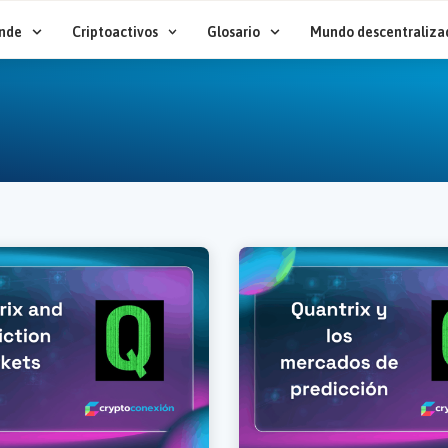
nde
Criptoactivos
Glosario
Mundo descentraliza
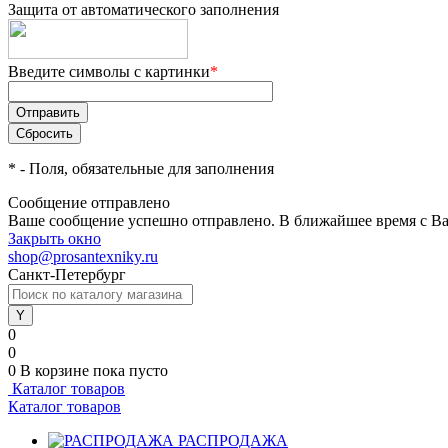
Защита от автоматического заполнения
Введите символы с картинки
*
*
- Поля, обязательные для заполнения
Сообщение отправлено
Ваше сообщение успешно отправлено. В ближайшее время с Ва
Закрыть окно
shop@prosantexniky.ru
Санкт-Петербург
0
0
0
В корзине
пока пусто
Каталог товаров
Каталог товаров
РАСПРОДАЖА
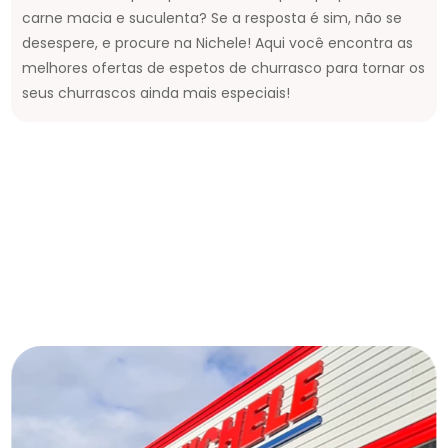
carne macia e suculenta? Se a resposta é sim, não se
desespere, e procure na Nichele! Aqui você encontra as
melhores ofertas de espetos de churrasco para tornar os
seus churrascos ainda mais especiais!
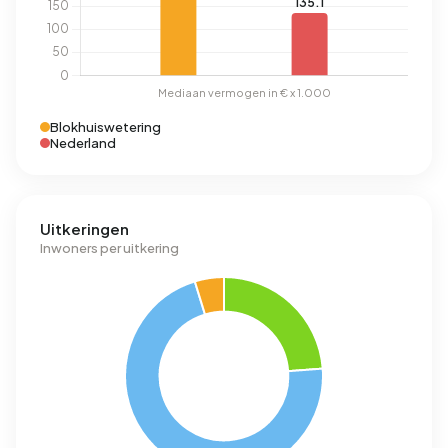
Blokhuiswetering
Nederland
Uitkeringen
Inwoners per uitkering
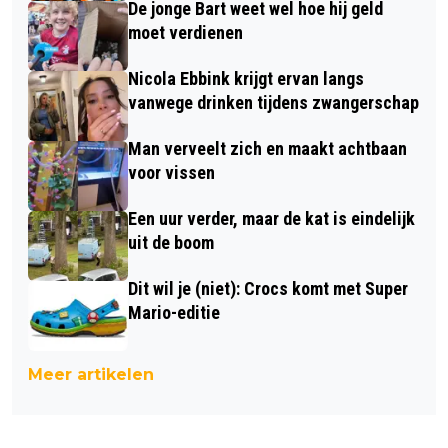
De jonge Bart weet wel hoe hij geld
moet verdienen
Nicola Ebbink krijgt ervan langs
vanwege drinken tijdens zwangerschap
Man verveelt zich en maakt achtbaan
voor vissen
Een uur verder, maar de kat is eindelijk
uit de boom
Dit wil je (niet): Crocs komt met Super
Mario-editie
Meer artikelen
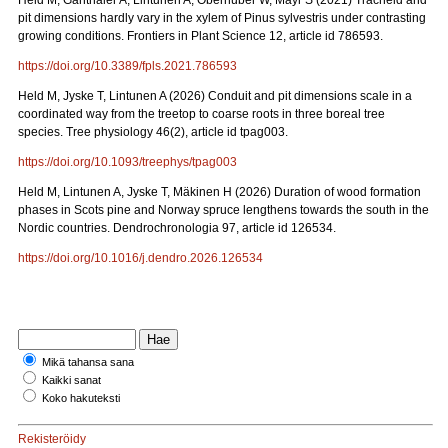
Held M, Ganthaler A, Lintunen A, Oberhuber W, Mayr S (2021) Tracheid and
pit dimensions hardly vary in the xylem of Pinus sylvestris under contrasting
growing conditions. Frontiers in Plant Science 12, article id 786593.
https://doi.org/10.3389/fpls.2021.786593
Held M, Jyske T, Lintunen A (2026) Conduit and pit dimensions scale in a
coordinated way from the treetop to coarse roots in three boreal tree
species. Tree physiology 46(2), article id tpag003.
https://doi.org/10.1093/treephys/tpag003
Held M, Lintunen A, Jyske T, Mäkinen H (2026) Duration of wood formation
phases in Scots pine and Norway spruce lengthens towards the south in the
Nordic countries. Dendrochronologia 97, article id 126534.
https://doi.org/10.1016/j.dendro.2026.126534
Mikä tahansa sana
Kaikki sanat
Koko hakuteksti
Rekisteröidy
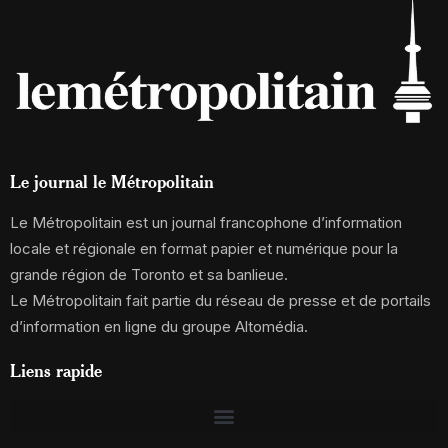
Le journal le Métropolitain
Le Métropolitain est un journal francophone d’information
locale et régionale en format papier et numérique pour la
grande région de Toronto et sa banlieue.
Le Métropolitain fait partie du réseau de presse et de portails
d’information en ligne du groupe Altomédia.
Liens rapide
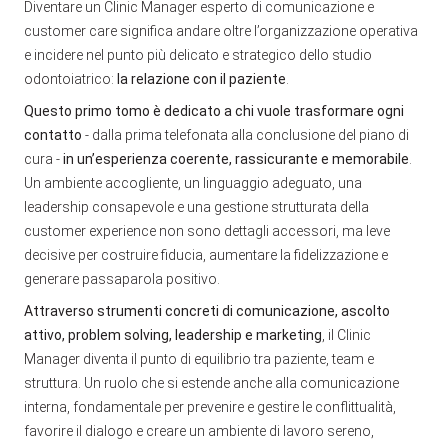
Diventare un Clinic Manager esperto di comunicazione e
customer care significa andare oltre l’organizzazione operativa
e incidere nel punto più delicato e strategico dello studio
odontoiatrico:
la relazione con il paziente
.
Questo primo tomo è dedicato a chi vuole trasformare ogni
contatto
- dalla prima telefonata alla conclusione del piano di
cura -
in un’esperienza coerente, rassicurante e memorabile
.
Un ambiente accogliente, un linguaggio adeguato, una
leadership consapevole e una gestione strutturata della
customer experience non sono dettagli accessori, ma leve
decisive per costruire fiducia, aumentare la fidelizzazione e
generare passaparola positivo.
Attraverso strumenti concreti di comunicazione, ascolto
attivo, problem solving, leadership e marketing
, il Clinic
Manager diventa il punto di equilibrio tra paziente, team e
struttura. Un ruolo che si estende anche alla comunicazione
interna, fondamentale per prevenire e gestire le conflittualità,
favorire il dialogo e creare un ambiente di lavoro sereno,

● ● ● ●

JOB ITEM: Exactly as written, give every entry again, but not the pictures.

COMPLETED EXERCISE:
nde
Criptoactivos
Glosario
Mundo descentraliza
Защита от автоматического заполнения
Введите символы с картинки
*
*
- Поля, обязательные для заполнения
Сообщение отправлено
Ваше сообщение успешно отправлено. В ближайшее время с Ва
Закрыть окно
shop@prosantexniky.ru
Санкт-Петербург
0
0
0
В корзине
пока пусто
Каталог товаров
Каталог товаров
РАСПРОДАЖА
carne macia e suculenta? Se a resposta é sim, não se
desespere, e procure na Nichele! Aqui você encontra as
melhores ofertas de espetos de churrasco para tornar os
seus churrascos ainda mais especiais!
Blokhuiswetering
Nederland
Uitkeringen
Inwoners per uitkering
De jonge Bart weet wel hoe hij geld
moet verdienen
Nicola Ebbink krijgt ervan langs
vanwege drinken tijdens zwangerschap
Man verveelt zich en maakt achtbaan
voor vissen
Een uur verder, maar de kat is eindelijk
uit de boom
Dit wil je (niet): Crocs komt met Super
Mario-editie
Meer artikelen
Held M, Ganthaler A, Lintunen A, Oberhuber W, Mayr S (2021) Tracheid and
pit dimensions hardly vary in the xylem of Pinus sylvestris under contrasting
growing conditions. Frontiers in Plant Science 12, article id 786593.
https://doi.org/10.3389/fpls.2021.786593
Held M, Jyske T, Lintunen A (2026) Conduit and pit dimensions scale in a
coordinated way from the treetop to coarse roots in three boreal tree
species. Tree physiology 46(2), article id tpag003.
https://doi.org/10.1093/treephys/tpag003
Held M, Lintunen A, Jyske T, Mäkinen H (2026) Duration of wood formation
phases in Scots pine and Norway spruce lengthens towards the south in the
Nordic countries. Dendrochronologia 97, article id 126534.
https://doi.org/10.1016/j.dendro.2026.126534
Mikä tahansa sana
Kaikki sanat
Koko hakuteksti
Rekisteröidy
Le journal le Métropolitain
Le Métropolitain est un journal francophone d’information
locale et régionale en format papier et numérique pour la
grande région de Toronto et sa banlieue.
Le Métropolitain fait partie du réseau de presse et de portails
d’information en ligne du groupe Altomédia.
Liens rapide
Diventare un Clinic Manager esperto di comunicazione e
customer care significa andare oltre l’organizzazione operativa
e incidere nel punto più delicato e strategico dello studio
odontoiatrico:
la relazione con il paziente
.
Questo primo tomo è dedicato a chi vuole trasformare ogni
contatto
- dalla prima telefonata alla conclusione del piano di
cura -
in un’esperienza coerente, rassicurante e memorabile
.
Un ambiente accogliente, un linguaggio adeguato, una
leadership consapevole e una gestione strutturata della
customer experience non sono dettagli accessori, ma leve
decisive per costruire fiducia, aumentare la fidelizzazione e
generare passaparola positivo.
Attraverso strumenti concreti di comunicazione, ascolto
attivo, problem solving, leadership e marketing
, il Clinic
Manager diventa il punto di equilibrio tra paziente, team e
struttura. Un ruolo che si estende anche alla comunicazione
interna, fondamentale per prevenire e gestire le conflittualità,
favorire il dialogo e creare un ambiente di lavoro sereno,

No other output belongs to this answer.